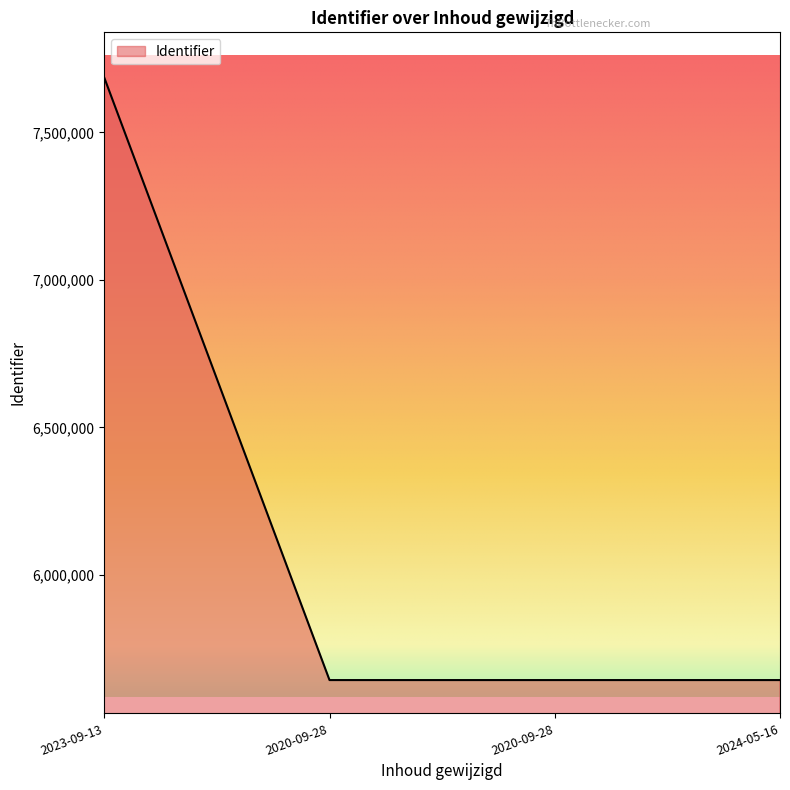

Is this an area chart (filled region under the line)?

Yes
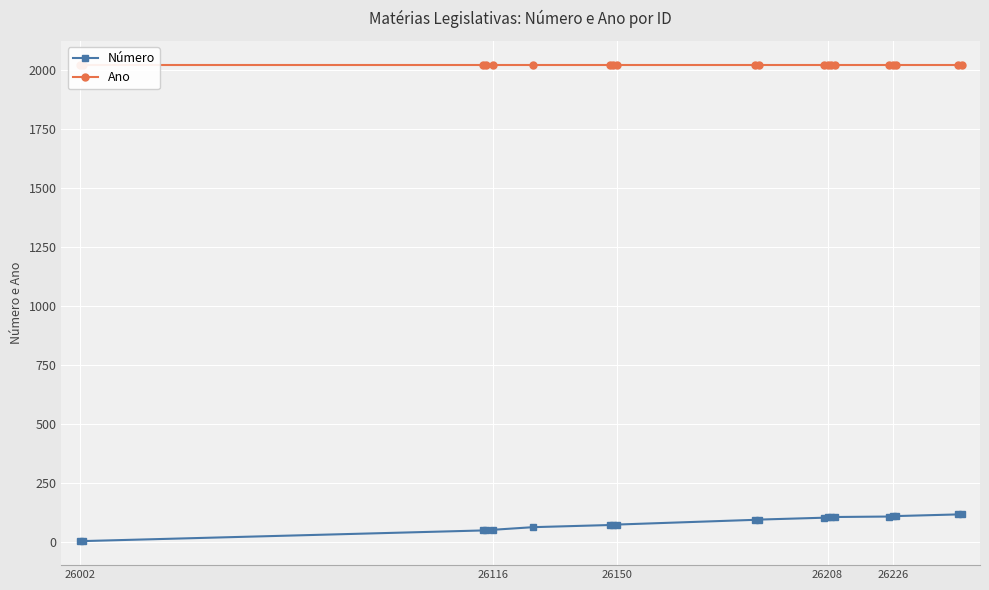

Reading right to left, extract all data points from this chart.

Número: 116	115	108	107	106	104	103	102	101	93	92	72	71	70	61	50	48	47	2	1
Ano: 2020	2020	2020	2020	2020	2020	2020	2020	2020	2020	2020	2020	2020	2020	2020	2020	2020	2020	2020	2020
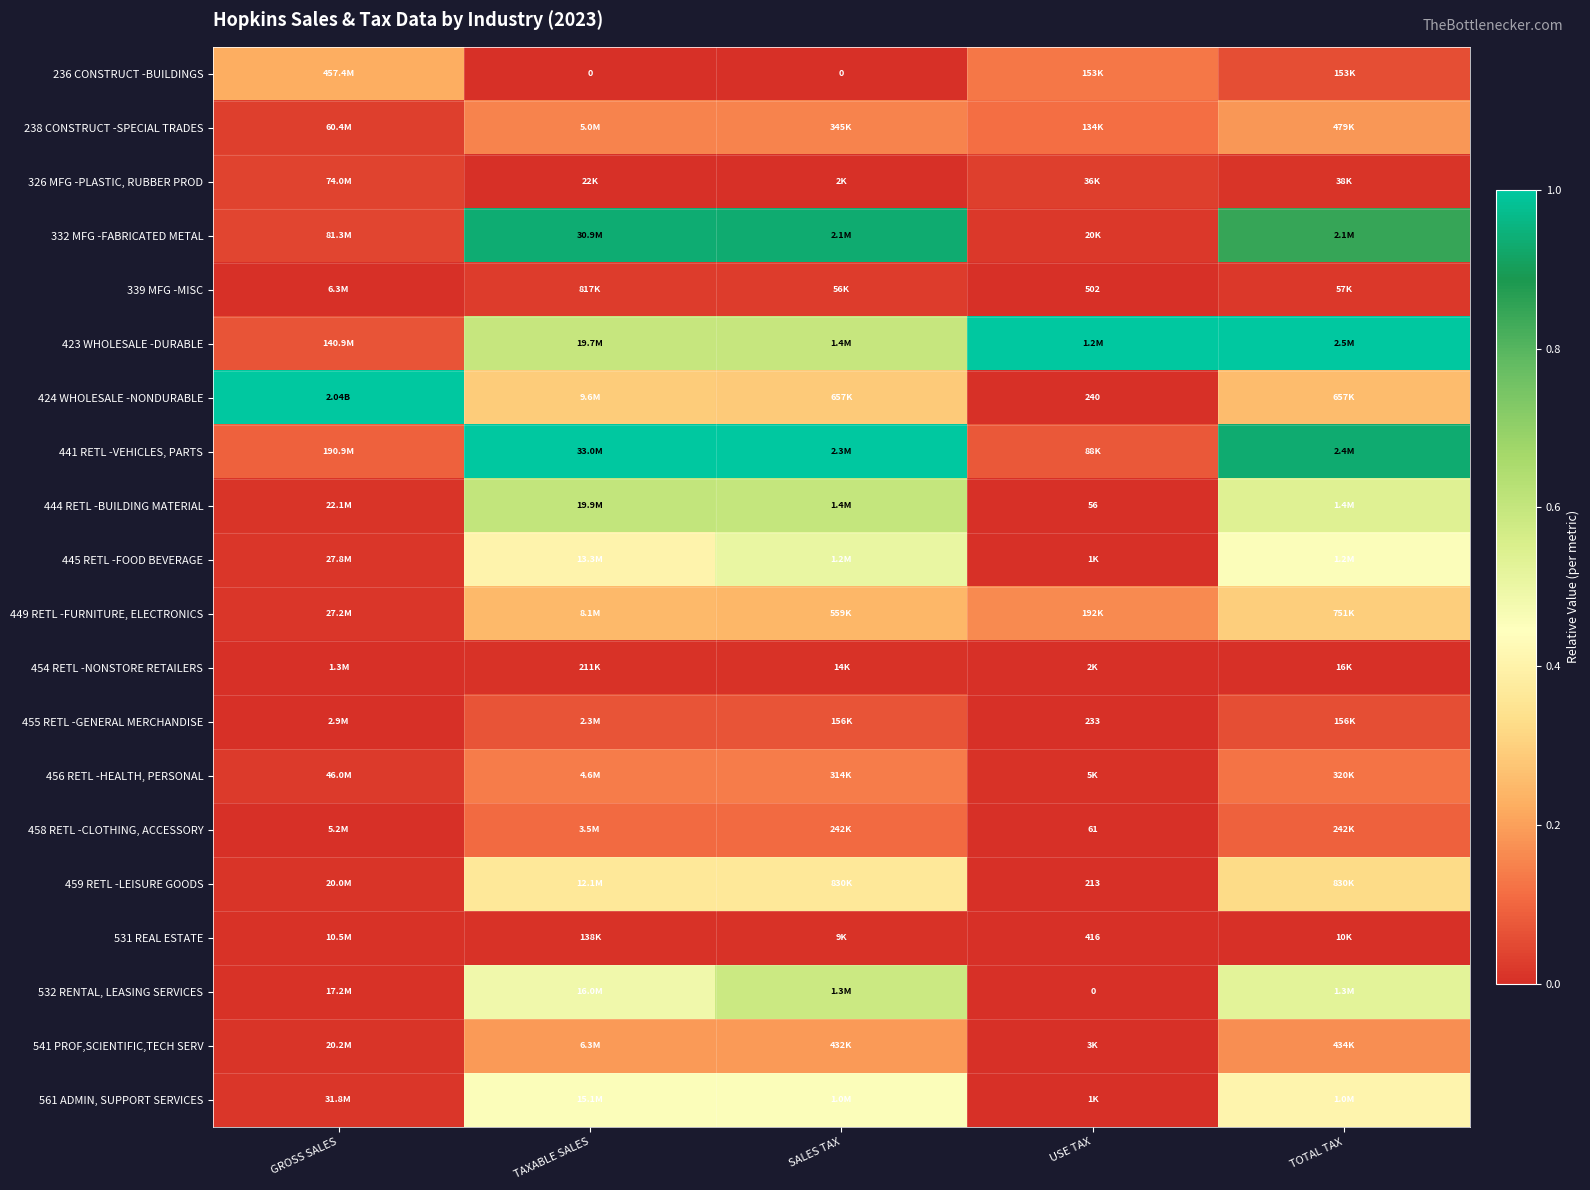

Rank the series at SALES TAX from lowest to highest value.

236 CONSTRUCT -BUILDINGS, 326 MFG -PLASTIC, RUBBER PROD, 531 REAL ESTATE, 454 RETL -NONSTORE RETAILERS, 339 MFG -MISC, 455 RETL -GENERAL MERCHANDISE, 458 RETL -CLOTHING, ACCESSORY, 456 RETL -HEALTH, PERSONAL, 238 CONSTRUCT -SPECIAL TRADES, 541 PROF,SCIENTIFIC,TECH SERV, 449 RETL -FURNITURE, ELECTRONICS, 424 WHOLESALE -NONDURABLE, 459 RETL -LEISURE GOODS, 561 ADMIN, SUPPORT SERVICES, 445 RETL -FOOD BEVERAGE, 532 RENTAL, LEASING SERVICES, 423 WHOLESALE -DURABLE, 444 RETL -BUILDING MATERIAL, 332 MFG -FABRICATED METAL, 441 RETL -VEHICLES, PARTS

• YOUR OBJECTIVE: Copy the rows word for word, starting at the beginning of the rows and ending at the line containing "Rank the series", with both ends included. Leave the pictures out.

• TASK OUTPUT:
Is this an area chart (filled region under the line)?

Yes

Reading right to left, extract all data points from this chart.

Número: 116	115	108	107	106	104	103	102	101	93	92	72	71	70	61	50	48	47	2	1
Ano: 2020	2020	2020	2020	2020	2020	2020	2020	2020	2020	2020	2020	2020	2020	2020	2020	2020	2020	2020	2020

Rank the series at SALES TAX from lowest to highest value.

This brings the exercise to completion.